Thursday, March 3, 2016

Glider Retrieval System





Glider pickup
Waco CG-4 Gliders waiting for pickup by C-47 Aircraft

Did you ever wonder what happened to all those 1000's of gliders that were used to land soldiers and supplies in Normandy, The Netherlands and later in Germany?
Those that could not be repaired were discarded but because of the cost, $15.580 per glider, an effort was made to retrieve them for future operations.
Leon Spencer writes that to retrieve a Glider, two posts were erected with a nylon loop suspended from it, the Glider was attached to this loop. The tow plane would have a trailing wire with a hook which would catch the loop and the Glider would be airborne and could be towed back to England where it could be inspected and made ready for redeployment.
The architects of the U.S. Army Air Forces glider program determined in the spring 1942 that the large troop and cargo gliders under development were simply too expensive to be abandoned after one combat mission. The fields and pastures in which gliders landed were usually too small and the terrain too uneven for a plane to land and retrieve the gliders. Another means of recovery had to be found.
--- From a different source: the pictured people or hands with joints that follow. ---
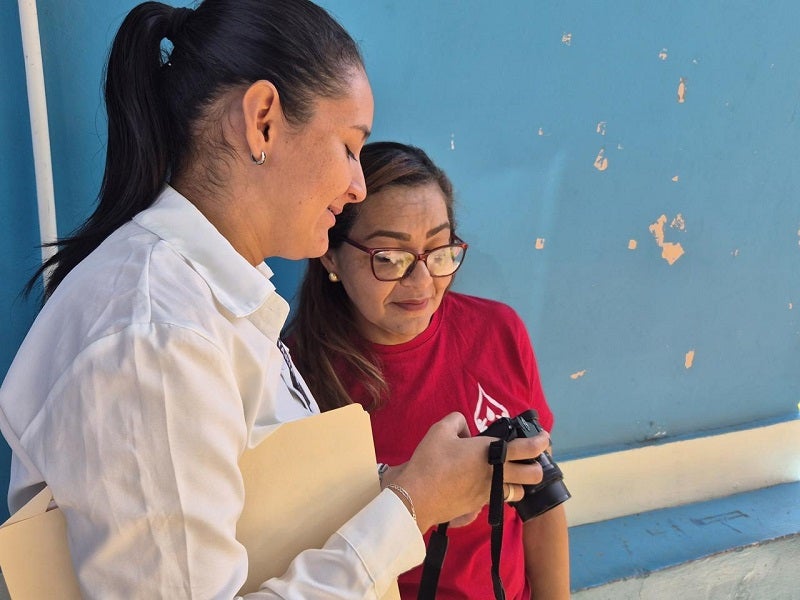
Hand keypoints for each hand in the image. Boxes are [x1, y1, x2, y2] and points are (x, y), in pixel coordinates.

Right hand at [386, 413, 549, 531]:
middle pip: (532, 475)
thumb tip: (465, 431)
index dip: (540, 442)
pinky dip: (499, 493)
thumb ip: (457, 421)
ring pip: (518, 492)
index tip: (544, 438)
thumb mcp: (440, 430)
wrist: (418, 497)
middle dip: (537, 468)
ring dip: (520, 484)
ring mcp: (489, 493)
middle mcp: (496, 474)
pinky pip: (498, 499)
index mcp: (490, 452)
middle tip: (531, 461)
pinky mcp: (479, 506)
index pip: (526, 448)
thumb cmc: (430, 462)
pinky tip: (486, 486)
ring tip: (511, 476)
To find an answer to their problem the Air Force turned to Richard C. du Pont, a 1930s national glider soaring champion and the president of our company (All American Aviation) of Wilmington, Delaware. Several years earlier, DuPont's company had developed an aerial retrieval system to pick up U.S. Postal Department mail pouches from the ground by an aircraft on the fly, and had demonstrated to U.S. Air Force officials at Wright Field, Ohio, on 18 July and 22-28 September 1941 that aerial retrieval of gliders was feasible.